### About this task
Reproduce the items below verbatim, from the very beginning through the line that contains "That is value=254.5 unit=kWh", including that line. Output nothing beyond this stretch.

Segment Start: Supplied material

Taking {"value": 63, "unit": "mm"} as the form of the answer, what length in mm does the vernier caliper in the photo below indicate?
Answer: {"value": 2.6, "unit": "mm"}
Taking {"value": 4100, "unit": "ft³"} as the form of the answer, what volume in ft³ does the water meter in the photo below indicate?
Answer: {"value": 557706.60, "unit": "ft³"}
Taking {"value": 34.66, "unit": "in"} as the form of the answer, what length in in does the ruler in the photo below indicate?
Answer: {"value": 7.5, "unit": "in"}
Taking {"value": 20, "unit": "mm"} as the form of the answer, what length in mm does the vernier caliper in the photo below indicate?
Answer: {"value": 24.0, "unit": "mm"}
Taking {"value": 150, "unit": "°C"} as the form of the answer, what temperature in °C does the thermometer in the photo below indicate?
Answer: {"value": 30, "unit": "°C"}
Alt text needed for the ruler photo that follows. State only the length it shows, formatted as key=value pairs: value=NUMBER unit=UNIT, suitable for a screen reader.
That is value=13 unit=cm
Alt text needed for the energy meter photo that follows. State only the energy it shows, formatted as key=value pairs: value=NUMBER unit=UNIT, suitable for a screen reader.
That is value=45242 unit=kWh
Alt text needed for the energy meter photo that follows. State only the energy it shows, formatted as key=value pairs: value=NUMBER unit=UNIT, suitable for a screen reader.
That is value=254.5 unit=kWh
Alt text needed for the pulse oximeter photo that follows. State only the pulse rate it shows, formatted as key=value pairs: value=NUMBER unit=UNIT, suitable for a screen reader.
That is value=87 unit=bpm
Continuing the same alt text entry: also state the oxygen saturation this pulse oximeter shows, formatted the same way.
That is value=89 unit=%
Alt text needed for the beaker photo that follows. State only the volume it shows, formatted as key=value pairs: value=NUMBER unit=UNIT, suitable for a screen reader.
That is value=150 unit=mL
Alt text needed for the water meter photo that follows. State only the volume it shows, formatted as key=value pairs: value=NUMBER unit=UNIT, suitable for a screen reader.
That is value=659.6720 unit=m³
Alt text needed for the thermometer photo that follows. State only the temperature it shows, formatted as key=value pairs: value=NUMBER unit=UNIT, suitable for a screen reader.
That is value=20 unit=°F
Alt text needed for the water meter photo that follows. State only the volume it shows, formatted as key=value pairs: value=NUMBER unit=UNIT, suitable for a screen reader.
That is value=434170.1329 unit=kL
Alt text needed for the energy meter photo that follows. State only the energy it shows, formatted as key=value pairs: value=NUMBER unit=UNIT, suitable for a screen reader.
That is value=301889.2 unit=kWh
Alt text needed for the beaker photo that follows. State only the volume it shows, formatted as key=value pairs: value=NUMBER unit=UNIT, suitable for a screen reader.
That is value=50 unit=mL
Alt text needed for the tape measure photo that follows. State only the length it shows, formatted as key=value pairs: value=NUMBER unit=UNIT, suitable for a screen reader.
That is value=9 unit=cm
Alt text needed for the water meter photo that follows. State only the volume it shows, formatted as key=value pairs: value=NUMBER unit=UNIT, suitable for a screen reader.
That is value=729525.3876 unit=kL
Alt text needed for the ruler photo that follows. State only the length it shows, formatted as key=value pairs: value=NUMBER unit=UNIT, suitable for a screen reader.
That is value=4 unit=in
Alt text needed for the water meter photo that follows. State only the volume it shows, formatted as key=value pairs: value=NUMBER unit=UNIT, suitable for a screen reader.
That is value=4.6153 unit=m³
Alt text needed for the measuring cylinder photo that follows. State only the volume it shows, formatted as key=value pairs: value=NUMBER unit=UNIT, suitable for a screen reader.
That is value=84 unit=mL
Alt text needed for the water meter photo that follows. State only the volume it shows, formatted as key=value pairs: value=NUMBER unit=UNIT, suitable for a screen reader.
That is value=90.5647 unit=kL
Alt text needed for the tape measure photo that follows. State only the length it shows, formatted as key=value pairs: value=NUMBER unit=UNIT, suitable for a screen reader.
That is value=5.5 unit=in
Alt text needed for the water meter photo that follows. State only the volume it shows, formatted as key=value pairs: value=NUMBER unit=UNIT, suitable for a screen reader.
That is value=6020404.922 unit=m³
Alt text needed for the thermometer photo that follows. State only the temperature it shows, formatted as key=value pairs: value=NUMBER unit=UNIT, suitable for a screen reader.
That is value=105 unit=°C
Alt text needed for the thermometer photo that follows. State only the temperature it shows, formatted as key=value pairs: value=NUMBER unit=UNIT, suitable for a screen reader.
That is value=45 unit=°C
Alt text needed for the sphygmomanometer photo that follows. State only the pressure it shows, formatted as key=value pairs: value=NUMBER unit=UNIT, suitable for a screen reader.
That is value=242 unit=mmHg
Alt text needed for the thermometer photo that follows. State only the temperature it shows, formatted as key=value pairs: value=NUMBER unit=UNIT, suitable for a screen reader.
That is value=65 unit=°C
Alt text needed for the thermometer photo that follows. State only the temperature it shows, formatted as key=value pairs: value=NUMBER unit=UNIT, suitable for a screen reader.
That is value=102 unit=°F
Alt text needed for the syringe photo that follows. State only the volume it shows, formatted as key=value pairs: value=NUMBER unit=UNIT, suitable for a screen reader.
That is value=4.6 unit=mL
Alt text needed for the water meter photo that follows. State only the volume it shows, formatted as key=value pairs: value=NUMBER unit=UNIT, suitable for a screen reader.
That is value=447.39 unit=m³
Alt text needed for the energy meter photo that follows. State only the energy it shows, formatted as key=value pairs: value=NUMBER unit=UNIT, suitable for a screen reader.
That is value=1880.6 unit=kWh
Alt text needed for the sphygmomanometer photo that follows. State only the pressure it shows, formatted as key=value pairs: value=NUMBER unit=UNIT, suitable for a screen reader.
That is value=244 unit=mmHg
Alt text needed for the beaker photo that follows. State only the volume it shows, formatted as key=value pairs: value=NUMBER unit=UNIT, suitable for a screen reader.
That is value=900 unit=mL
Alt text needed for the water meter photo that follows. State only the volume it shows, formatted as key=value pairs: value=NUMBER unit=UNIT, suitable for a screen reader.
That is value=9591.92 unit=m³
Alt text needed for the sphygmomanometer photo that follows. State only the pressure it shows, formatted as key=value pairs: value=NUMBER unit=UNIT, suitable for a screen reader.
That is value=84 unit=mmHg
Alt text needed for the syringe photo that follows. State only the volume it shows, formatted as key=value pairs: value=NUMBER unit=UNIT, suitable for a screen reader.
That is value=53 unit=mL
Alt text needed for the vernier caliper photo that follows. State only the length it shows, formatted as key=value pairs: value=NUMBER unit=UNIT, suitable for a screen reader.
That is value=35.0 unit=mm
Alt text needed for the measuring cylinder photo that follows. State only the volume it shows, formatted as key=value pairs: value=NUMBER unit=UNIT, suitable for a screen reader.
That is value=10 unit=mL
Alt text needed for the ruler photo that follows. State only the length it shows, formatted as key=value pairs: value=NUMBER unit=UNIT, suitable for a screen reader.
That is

Segment End: Supplied material

### Task solution
Taking {"value": 63, "unit": "mm"} as the form of the answer, what length in mm does the vernier caliper in the photo below indicate?
Answer: {"value": 2.6, "unit": "mm"}
Taking {"value": 4100, "unit": "ft³"} as the form of the answer, what volume in ft³ does the water meter in the photo below indicate?
Answer: {"value": 557706.60, "unit": "ft³"}
Taking {"value": 34.66, "unit": "in"} as the form of the answer, what length in in does the ruler in the photo below indicate?
Answer: {"value": 7.5, "unit": "in"}
Taking {"value": 20, "unit": "mm"} as the form of the answer, what length in mm does the vernier caliper in the photo below indicate?
Answer: {"value": 24.0, "unit": "mm"}
Taking {"value": 150, "unit": "°C"} as the form of the answer, what temperature in °C does the thermometer in the photo below indicate?
Answer: {"value": 30, "unit": "°C"}
Alt text needed for the ruler photo that follows. State only the length it shows, formatted as key=value pairs: value=NUMBER unit=UNIT, suitable for a screen reader.
That is value=13 unit=cm
Alt text needed for the energy meter photo that follows. State only the energy it shows, formatted as key=value pairs: value=NUMBER unit=UNIT, suitable for a screen reader.
That is value=45242 unit=kWh
Alt text needed for the energy meter photo that follows. State only the energy it shows, formatted as key=value pairs: value=NUMBER unit=UNIT, suitable for a screen reader.
That is value=254.5 unit=kWh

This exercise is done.